The message of Jesus Christ must be delivered in the manner of Jesus Christ. No one hated sin more than He. Yet though He hated the sin, He loved the sinner. Though sin made His blood boil, sinners made Him weep with compassion.

SHOW THEM THE BETTER WAY

"Be more in showing the good to which you would turn them than in the evil from which you would turn them...for they are not converted till they are won to the love of God and holiness".

What make sin so bad is that it perverts the good God has for us. Thus, one part of rebuking sin is showing how much better it is to serve God. And how much happier it makes us.

Hence, the best way you can rebuke others for their love of money is to show them how much happier God makes you than money makes them. This can be done, partly in Word, but mostly, in deed.

Let them see that you've got what they're looking for...in all the wrong place.

USE GOD'S WORD

"Do all with Divine authority.

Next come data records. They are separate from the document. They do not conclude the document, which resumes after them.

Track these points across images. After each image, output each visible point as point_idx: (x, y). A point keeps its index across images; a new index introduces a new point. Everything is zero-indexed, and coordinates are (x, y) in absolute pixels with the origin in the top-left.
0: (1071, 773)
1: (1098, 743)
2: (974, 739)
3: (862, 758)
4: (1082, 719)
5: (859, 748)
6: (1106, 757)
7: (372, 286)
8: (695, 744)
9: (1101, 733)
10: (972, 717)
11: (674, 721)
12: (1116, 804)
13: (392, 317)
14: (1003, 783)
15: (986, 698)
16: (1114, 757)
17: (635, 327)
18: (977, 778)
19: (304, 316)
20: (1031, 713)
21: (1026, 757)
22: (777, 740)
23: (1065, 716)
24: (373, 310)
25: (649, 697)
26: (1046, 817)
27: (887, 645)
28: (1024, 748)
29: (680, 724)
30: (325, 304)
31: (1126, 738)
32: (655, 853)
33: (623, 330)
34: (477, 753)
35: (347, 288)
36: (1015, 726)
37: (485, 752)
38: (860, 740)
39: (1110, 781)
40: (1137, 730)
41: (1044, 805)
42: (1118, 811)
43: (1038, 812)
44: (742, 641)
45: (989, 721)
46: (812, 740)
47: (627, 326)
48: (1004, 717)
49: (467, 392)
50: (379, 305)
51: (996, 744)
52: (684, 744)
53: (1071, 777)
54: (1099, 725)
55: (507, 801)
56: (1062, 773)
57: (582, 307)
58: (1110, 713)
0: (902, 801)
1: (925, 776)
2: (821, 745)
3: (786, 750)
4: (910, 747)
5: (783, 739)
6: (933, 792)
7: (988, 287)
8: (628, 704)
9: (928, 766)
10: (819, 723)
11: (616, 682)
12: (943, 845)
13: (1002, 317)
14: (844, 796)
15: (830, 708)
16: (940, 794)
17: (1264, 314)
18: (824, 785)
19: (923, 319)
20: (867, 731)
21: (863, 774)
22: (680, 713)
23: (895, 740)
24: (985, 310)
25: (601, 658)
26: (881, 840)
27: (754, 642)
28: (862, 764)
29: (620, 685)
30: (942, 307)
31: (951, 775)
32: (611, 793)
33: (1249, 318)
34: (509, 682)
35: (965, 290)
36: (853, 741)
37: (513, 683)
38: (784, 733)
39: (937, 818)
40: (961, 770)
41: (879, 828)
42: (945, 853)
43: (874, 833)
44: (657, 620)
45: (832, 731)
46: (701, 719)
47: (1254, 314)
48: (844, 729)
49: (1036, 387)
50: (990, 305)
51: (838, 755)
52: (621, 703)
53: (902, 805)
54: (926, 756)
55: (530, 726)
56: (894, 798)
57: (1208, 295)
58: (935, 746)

Have ready some plain texts of Scripture for the duty and against the sin you speak of. Show them where God Himself has said it".

Why should your lost friend listen to you? If you say, "Cursing is wrong", why should he take your word for it? Your opinion is no better than his; and mine is no better than yours.

When rebuking sin, you've got to do better than say, "I think this...My church says that...Most people believe the other...and so on. It doesn't matter what I think or my church says or most people believe. Only God matters!

What does He say about cursing? Or fornication? Or the love of money? Or unbelief? You know what He says. Now, go tell your lost friends. But don't tell them as though His Word were nothing more than "what you believe"! Tell them, "God says..."

The Bible never promises success to people who give their opinions, cite statistics, or parrot the teaching of their Church. No, the Promise of God is attached to His Word.

"So shall My word be that goes forth from My mouth; it shall not return to Me void, but it shall accomplish what I please, and it shall prosper in the thing for which I have sent it" (Isaiah 55:11).

"Is not My word like a fire--says the Lord--and like a Hammer that breaks a rock in pieces?" (Jeremiah 23:29).

"He sent His Word and healed them, and delivered them from their destructions" (Psalm 107:20).

Romans 1:16.

It is the Word that convicts, converts, and sanctifies sinners. Use it!

GET HELP

"If you know any near you who are more likely to prevail, procure them..."

If your lost friend won't listen to you, maybe he'll listen to someone else. Or, if you don't know how to answer his questions, find someone who does. If you can't think of anyone to ask for help, ask the Lord to send someone to you.

IF YOU CAN'T TALK TO THEM, WEEP FOR THEM

"When you cannot speak, or when your speaking does not prevail, mourn for them and earnestly pray for their recovery. A sigh or a tear for a sinner may his heart when an exhortation will not. He has a heart of stone who will not feel his condition when he sees another weeping for him".

People can make you stop witnessing to them. They can't make you stop praying for them or weeping for their lost condition. Do what you can. Maybe your tears will move them in a way your words cannot.

CLOSE AND APPEAL

Baxter has told you how to rebuke sin. There's plenty of it all around you. Why don't you rebuke some? Not to vent your spleen, of course, or to look super-holy, but to break the sinner's heart and bring him to Christ?

God make us better witnesses than we are. For Christ's sake. Amen.